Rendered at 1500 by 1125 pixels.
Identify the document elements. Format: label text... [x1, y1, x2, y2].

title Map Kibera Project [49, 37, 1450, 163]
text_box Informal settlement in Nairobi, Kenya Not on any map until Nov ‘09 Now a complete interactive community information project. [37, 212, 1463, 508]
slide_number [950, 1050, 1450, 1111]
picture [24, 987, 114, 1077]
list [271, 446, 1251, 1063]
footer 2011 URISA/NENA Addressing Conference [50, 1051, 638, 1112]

------------------------------------------------------------

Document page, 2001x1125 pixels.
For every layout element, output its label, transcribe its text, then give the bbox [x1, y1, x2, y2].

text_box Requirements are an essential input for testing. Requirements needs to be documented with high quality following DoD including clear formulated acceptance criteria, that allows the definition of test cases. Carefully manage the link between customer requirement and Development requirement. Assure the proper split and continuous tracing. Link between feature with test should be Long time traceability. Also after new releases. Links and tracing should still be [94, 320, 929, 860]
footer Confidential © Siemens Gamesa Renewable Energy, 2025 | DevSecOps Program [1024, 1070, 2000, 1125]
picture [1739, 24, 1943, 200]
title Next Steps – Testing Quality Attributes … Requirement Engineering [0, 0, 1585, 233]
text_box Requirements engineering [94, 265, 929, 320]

------------------------------------------------------------

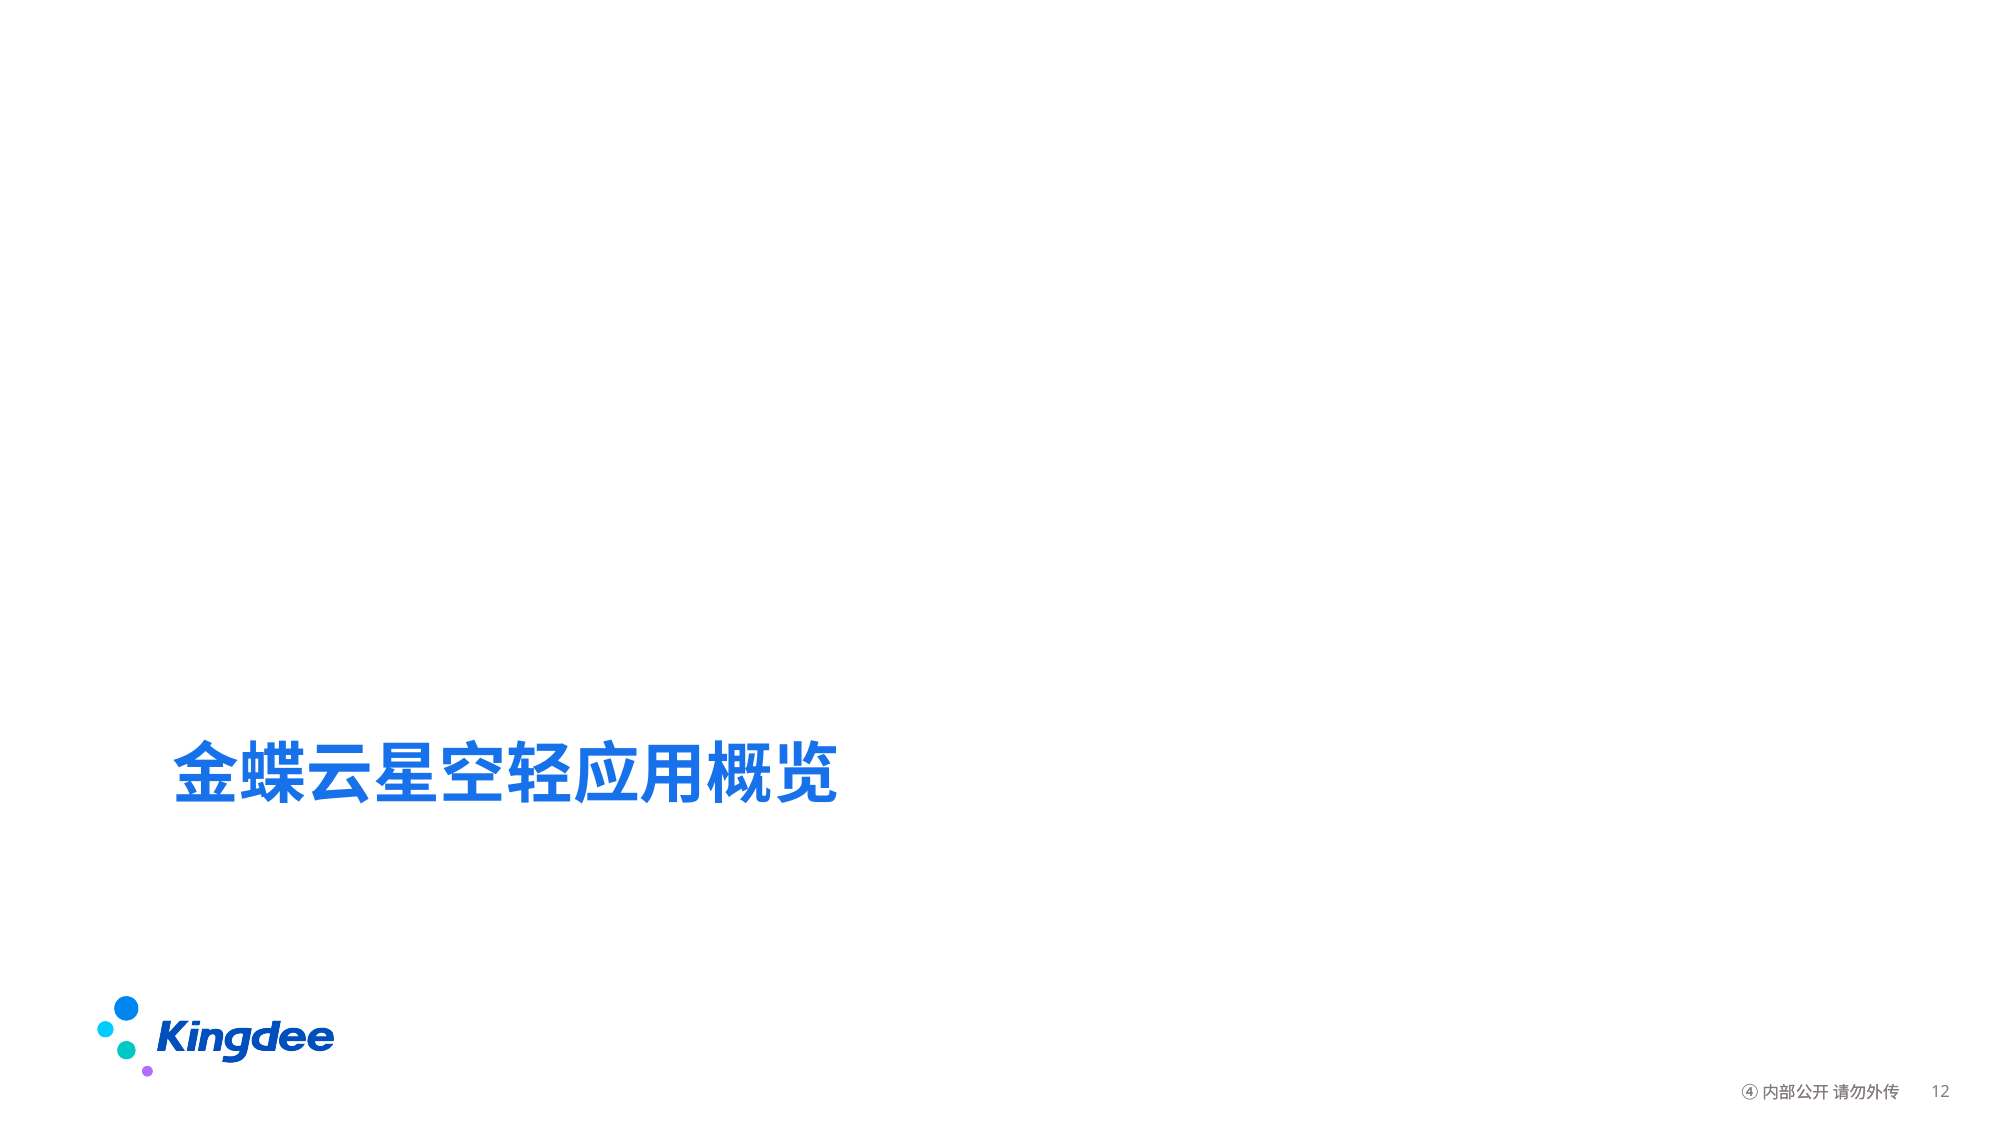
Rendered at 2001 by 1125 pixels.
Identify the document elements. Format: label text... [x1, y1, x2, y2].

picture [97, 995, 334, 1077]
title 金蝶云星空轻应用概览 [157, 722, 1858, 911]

------------------------------------------------------------

> **Work to complete**: Pull every line with the string "Rendered" from the data above.

> **Solution for this exercise**:
Rendered at 1500 by 1125 pixels.
Rendered at 2001 by 1125 pixels.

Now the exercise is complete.